TEXTO CITADO:
A vueltas con las tasas judiciales

de Fernando Gómez, Marco Celentani, Juan José Ganuza

El 20 de noviembre pasado el BOE publicaba la ley 10/2012 de tasas en la administración de justicia. La oleada de protestas de grupos políticos, instancias judiciales y sectores profesionales  ha sido importante y sonora. Se anuncian ya recursos de inconstitucionalidad. El debate, como tantas veces en España, está huérfano de razones de uno y otro lado. Aquí tratamos de presentar los principales argumentos económicos sobre la imposición de tasas judiciales, así como de poner la medida adoptada en perspectiva, tanto propia como internacional.

La reforma

Las tasas judiciales no son un invento de la Ley 10/2012. En España hubo tasas judiciales hasta el año 1987. Se eliminaron en aras de facilitar el acceso a la justicia y de evitar corruptelas en las oficinas judiciales. Pero la Ley 53/2002 las recuperó para las empresas y personas jurídicas en general, con ingresos superiores a 8 millones de euros.

La ley del 2012 hace fundamentalmente tres cosas: (i) extiende la aplicación de las tasas a los individuos y también a las personas jurídicas de reducida dimensión económica, hasta ahora exentos, así como al ámbito laboral –aunque solo más allá de la primera instancia, y con una reducción del 60% del importe en favor de trabajadores y autónomos-, también exento en el régimen previo; (ii) eleva significativamente las cuantías de las tasas en lo que a la parte fija se refiere. Por ejemplo, en una demanda civil, la porción fija pasa de €150 a €300, en lo contencioso-administrativo, de €210 a €350; la parte fija de las tasas por los recursos de apelación y casación se aumentan igualmente un 100% o más, pasando de 300 a 800 y de 600 a 1200, respectivamente. La parte variable de la tasa, que supone un 0,25 o un 0,50% de la cuantía del procedimiento, se mantiene como estaba; (iii) cambia los supuestos sujetos y exentos del pago de las tasas.

TAREAS PROPUESTAS:
[a] Según el texto sobre las tasas judiciales, ¿hasta qué año hubo tasas judiciales en España?
[b] Traduce al inglés esta oración del texto sobre las tasas judiciales: "Las tasas judiciales no son un invento de la Ley 10/2012."
Los registros no hacen falta para resolver las tareas.

REGISTROS DE DATOS:
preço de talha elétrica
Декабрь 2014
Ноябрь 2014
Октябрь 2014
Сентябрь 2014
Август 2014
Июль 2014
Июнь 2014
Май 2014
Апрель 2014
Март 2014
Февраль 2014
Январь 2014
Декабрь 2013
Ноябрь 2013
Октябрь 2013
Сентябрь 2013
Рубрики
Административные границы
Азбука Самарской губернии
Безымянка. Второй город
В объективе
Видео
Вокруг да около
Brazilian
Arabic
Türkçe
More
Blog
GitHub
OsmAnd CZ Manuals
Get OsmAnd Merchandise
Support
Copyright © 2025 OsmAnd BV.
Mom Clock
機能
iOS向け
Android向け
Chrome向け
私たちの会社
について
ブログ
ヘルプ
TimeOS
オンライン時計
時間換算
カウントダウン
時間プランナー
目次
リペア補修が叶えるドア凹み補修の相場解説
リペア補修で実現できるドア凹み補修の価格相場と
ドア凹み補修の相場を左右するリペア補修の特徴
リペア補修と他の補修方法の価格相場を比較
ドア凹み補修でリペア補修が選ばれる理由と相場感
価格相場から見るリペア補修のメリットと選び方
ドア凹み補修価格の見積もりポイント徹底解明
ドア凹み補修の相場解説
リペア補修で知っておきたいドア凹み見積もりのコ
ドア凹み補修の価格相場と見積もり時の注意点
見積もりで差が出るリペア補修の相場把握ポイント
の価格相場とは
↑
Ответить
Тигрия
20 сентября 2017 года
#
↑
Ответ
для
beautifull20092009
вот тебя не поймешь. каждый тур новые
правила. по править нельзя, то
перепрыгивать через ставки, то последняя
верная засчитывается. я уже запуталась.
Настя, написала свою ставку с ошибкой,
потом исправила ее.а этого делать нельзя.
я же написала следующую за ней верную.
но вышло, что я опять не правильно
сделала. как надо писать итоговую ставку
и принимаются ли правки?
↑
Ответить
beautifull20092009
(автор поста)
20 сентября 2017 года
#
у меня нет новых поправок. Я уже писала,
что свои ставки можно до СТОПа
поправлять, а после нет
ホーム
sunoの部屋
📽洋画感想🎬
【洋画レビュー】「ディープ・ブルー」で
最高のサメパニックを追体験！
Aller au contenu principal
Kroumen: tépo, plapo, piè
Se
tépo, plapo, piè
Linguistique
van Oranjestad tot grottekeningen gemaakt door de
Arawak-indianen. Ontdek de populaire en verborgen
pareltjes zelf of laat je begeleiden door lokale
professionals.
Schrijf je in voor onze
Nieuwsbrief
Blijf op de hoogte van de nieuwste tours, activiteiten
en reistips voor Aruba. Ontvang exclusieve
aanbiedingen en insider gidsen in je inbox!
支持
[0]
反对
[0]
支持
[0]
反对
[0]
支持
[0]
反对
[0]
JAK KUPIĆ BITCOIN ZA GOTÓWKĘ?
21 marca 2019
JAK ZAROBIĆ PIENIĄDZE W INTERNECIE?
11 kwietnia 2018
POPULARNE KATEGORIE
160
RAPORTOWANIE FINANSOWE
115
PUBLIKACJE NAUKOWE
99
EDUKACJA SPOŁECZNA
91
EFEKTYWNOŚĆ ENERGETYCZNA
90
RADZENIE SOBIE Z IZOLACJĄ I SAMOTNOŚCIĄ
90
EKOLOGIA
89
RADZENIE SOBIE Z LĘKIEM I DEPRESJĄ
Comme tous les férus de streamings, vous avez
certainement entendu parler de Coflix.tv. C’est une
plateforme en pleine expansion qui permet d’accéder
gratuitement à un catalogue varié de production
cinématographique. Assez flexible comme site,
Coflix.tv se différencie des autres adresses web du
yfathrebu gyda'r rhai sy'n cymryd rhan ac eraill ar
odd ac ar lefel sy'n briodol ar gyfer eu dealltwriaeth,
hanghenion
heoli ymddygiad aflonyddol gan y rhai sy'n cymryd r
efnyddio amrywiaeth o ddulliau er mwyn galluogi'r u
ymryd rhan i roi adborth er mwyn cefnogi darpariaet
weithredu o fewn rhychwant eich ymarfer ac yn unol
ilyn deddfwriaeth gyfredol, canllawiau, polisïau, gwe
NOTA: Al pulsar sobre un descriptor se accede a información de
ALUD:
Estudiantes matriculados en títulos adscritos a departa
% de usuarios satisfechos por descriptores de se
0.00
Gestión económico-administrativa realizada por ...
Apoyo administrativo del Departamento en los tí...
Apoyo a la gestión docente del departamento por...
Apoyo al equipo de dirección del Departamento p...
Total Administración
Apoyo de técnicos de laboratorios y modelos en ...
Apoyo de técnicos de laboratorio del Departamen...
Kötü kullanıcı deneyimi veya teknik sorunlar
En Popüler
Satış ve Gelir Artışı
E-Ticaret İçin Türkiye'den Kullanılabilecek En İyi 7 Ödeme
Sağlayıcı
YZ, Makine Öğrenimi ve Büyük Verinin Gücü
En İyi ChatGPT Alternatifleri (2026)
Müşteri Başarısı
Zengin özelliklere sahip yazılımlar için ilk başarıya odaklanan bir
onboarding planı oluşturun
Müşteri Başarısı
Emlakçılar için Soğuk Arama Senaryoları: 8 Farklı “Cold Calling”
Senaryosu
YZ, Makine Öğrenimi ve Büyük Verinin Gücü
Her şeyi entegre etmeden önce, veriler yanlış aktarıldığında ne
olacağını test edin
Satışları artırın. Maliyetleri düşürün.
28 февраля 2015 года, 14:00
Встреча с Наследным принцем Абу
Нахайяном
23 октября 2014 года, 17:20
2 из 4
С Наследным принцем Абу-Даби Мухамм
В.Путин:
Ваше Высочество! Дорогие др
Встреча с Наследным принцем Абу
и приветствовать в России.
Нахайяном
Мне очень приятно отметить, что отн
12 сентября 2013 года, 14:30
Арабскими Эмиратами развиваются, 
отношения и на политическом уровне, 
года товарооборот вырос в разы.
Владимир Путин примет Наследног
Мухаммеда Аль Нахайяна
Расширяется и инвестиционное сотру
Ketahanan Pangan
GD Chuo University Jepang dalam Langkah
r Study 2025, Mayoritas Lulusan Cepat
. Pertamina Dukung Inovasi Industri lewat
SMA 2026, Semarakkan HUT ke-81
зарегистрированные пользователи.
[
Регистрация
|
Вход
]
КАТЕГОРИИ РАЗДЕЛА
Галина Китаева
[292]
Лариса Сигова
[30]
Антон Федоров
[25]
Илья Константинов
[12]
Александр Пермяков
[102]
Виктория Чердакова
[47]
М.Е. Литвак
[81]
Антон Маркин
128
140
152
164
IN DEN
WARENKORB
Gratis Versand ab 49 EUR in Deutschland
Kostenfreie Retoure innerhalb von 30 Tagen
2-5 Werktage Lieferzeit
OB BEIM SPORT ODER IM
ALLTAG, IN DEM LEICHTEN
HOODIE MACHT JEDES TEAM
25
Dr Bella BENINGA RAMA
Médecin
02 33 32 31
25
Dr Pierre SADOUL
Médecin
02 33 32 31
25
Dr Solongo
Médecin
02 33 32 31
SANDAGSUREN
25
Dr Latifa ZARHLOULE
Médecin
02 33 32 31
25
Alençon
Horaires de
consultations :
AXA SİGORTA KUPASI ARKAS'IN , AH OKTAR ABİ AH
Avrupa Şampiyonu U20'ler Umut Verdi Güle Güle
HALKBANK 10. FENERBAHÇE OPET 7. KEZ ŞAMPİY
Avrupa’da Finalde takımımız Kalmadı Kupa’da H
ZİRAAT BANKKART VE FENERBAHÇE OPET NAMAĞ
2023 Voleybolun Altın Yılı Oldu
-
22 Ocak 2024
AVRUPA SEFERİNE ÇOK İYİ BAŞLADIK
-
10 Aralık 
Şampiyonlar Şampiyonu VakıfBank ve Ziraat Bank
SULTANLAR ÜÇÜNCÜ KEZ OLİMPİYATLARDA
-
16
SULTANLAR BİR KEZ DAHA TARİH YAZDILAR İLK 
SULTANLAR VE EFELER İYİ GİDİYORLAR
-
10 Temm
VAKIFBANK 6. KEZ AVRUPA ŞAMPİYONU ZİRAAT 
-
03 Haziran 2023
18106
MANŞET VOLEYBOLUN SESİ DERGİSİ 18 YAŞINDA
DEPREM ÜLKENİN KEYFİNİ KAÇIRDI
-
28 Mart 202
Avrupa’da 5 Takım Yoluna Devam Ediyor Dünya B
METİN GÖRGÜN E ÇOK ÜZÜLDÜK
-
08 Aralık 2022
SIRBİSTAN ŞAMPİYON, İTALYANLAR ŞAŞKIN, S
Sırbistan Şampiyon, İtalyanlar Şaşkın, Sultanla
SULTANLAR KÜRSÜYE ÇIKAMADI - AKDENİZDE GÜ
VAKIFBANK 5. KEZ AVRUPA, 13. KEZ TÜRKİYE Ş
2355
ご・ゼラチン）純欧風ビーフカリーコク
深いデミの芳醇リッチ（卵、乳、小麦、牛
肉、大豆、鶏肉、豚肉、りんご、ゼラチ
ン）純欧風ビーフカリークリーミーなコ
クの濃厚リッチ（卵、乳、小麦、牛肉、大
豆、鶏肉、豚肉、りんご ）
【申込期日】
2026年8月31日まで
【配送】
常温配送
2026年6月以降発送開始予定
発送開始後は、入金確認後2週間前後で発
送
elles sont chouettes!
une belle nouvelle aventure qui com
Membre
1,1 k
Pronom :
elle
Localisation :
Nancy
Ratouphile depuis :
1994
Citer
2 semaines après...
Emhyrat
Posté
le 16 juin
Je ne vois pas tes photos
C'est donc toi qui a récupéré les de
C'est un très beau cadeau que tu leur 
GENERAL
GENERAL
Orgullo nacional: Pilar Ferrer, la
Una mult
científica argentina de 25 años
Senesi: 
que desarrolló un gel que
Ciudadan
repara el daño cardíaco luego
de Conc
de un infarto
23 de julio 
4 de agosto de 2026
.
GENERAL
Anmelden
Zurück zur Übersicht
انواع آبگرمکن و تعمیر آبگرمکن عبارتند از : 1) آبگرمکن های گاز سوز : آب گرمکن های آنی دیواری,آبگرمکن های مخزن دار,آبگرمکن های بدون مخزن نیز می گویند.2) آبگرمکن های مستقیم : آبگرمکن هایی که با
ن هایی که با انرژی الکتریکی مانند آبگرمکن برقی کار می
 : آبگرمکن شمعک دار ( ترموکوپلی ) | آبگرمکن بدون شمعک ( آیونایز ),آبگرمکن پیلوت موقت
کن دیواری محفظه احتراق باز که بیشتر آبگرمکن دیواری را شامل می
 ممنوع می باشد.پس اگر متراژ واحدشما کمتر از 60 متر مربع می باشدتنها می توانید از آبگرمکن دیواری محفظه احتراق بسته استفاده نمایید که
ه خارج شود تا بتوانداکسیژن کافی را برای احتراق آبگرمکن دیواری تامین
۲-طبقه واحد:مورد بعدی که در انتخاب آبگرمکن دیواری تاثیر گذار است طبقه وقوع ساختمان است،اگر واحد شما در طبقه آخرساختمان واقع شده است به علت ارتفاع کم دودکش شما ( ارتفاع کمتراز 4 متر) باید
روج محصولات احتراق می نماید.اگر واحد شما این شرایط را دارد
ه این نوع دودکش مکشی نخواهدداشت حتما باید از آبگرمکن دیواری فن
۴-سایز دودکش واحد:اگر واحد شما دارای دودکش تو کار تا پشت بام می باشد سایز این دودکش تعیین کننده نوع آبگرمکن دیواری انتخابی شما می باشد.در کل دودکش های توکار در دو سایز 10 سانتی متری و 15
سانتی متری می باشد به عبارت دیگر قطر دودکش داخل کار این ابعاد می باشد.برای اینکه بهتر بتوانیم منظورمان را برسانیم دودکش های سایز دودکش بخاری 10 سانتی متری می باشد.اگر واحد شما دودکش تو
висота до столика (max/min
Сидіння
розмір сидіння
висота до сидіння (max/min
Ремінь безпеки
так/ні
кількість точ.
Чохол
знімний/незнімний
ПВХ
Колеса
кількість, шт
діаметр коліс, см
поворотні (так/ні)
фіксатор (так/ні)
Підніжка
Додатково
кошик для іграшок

PROBLEMAS RESUELTOS:
[a] Hasta el año 1987.

[b] Court fees are not an invention of Law 10/2012.